Мир миров - российский зачин | страница 11



На что же все-таки надеялся Маркс? На то ли, что русской революции и этим парням, которые делают ее реальной, удастся прервать (!) восходящее движение буржуазного общества дома и тем развязать социалистическую революцию в Европе? Либо он действительно полагал, что, избрав точкой опоры земледельческую общину (в которой абсолютизм и капиталистическая горячка сделали проломы, но не больше), русская революция способна внести нечто совершенно новое в эволюцию Мира - и этим новым будет особое движение (из разных концов, с разных уровней развития) к заново находимым всеобщим основам естественноисторического развития? Иным, чем прежде, но также естественным и даже в еще большей мере естественным. И тогда не волюнтаристское безумие - прервать восходящее развитие. И тогда не столь важно, кто начнет. Этот вопрос утрачивает прежнюю однозначность, а вместе с ней и жесткое условие исходной зрелости. Зрелым явится Мир. Мало того: само понятие зрелости подлежит обдумыванию заново. Обдумать надо, как соотносится материальная зрелость с духовной, и что содержится в каждой, и как они смогут соединиться, дабы разнонаправленный Мир нашел внутри себя новую связь, новое единство. Не к первозданности, утраченной навсегда, но к первоосновам, находимым заново: к единому будущему-прошлому. И тогда впрямь: стоит ли бояться слова архаический?

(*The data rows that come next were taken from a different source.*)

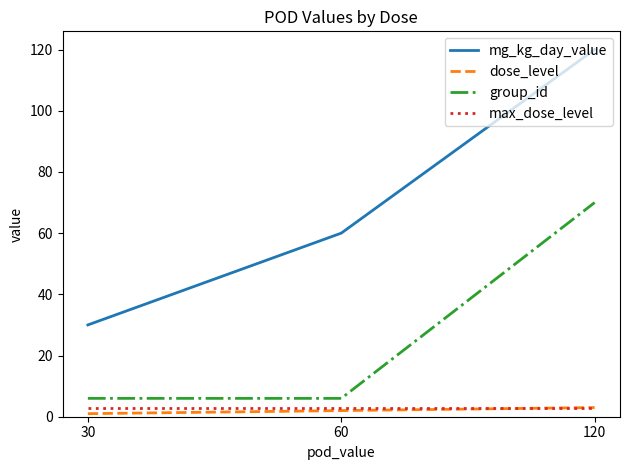

What is the average value of the max_dose_level series?

3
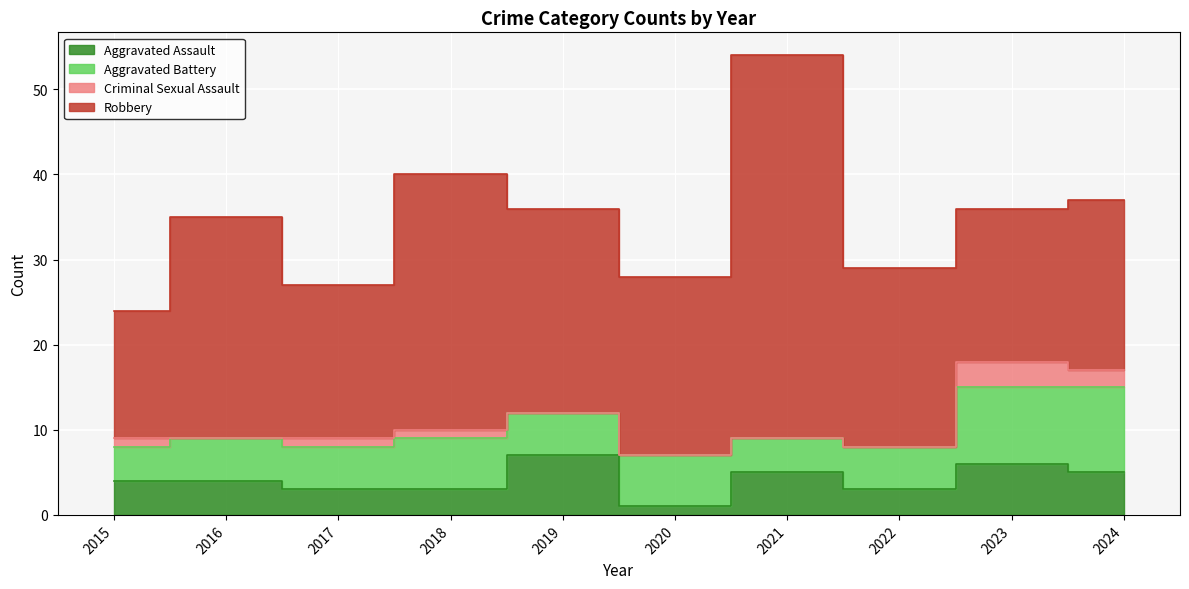

Reading right to left, extract all data points from this chart.

Aggravated Assault: 5	6	3	5	1	7	3	3	4	4
Aggravated Battery: 10	9	5	4	6	5	6	5	5	4
Criminal Sexual Assault: 2	3	0	0	0	0	1	1	0	1
Robbery: 20	18	21	45	21	24	30	18	26	15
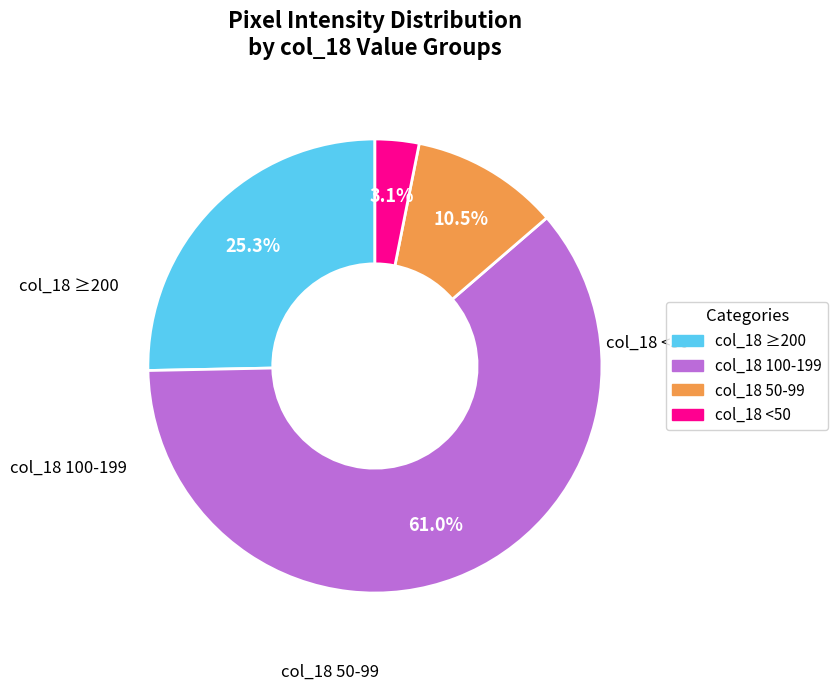

Is there any slice that represents more than half of the pie?

Yes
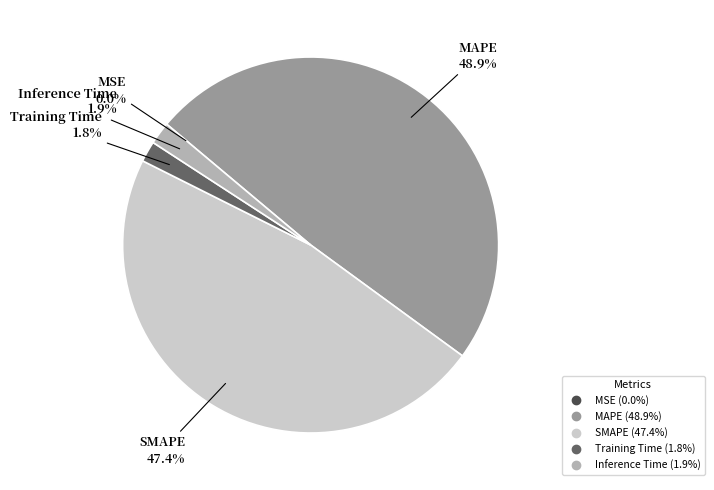

Which has a higher value, SMAPE or Inference Time?

SMAPE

В любом случае то, что роилось у него в голове и лишь частью отражено в почти закодированных черновиках так называемого ответа Вере Засулич, может быть вполне отнесено к числу безумных идей. Их во всяком случае трудно уложить в русло политической экономии. Да и увлечение историей, голым фактом - это поиск единственной двери, в которую мог к нему - монисту, мыслящему и живущему Целым, - войти человек. Русские разночинцы и в этом отношении представляли для него эвристическую ценность: не привязанные к твердо закрепленным за ними социальным позициям и местам в жизни, даже к отечеству, они были просто людьми, действующими в истории - и вопреки ей. Вопреки - в этом суть и соблазн.

...Кто не помнит своего логического романа, кто не помнит, как в его душу попала первая мысль сомнения (...) - и как она захватила потом более и более и дотрагивалась до святейших достояний души? Это-то и есть страшный суд разума. Казнить верования не так легко, как кажется; трудно расставаться с мыслями, с которыми мы выросли, сжились, которые нас лелеяли, утешали, - пожертвовать ими кажется неблагодарностью. Эти слова принадлежат Герцену, сжигающему корабли после июньской бойни 1848 года, Герцену, обрекающему себя на эмиграцию для того, чтобы не оборвался его логический роман, чтобы не скомканным, не отцензурованным извне и изнутри, а полным, додуманным до вывода дошел до родины. В том-то и дело, чтоб отдать дорогое, если мы убедимся, что оно не истинно.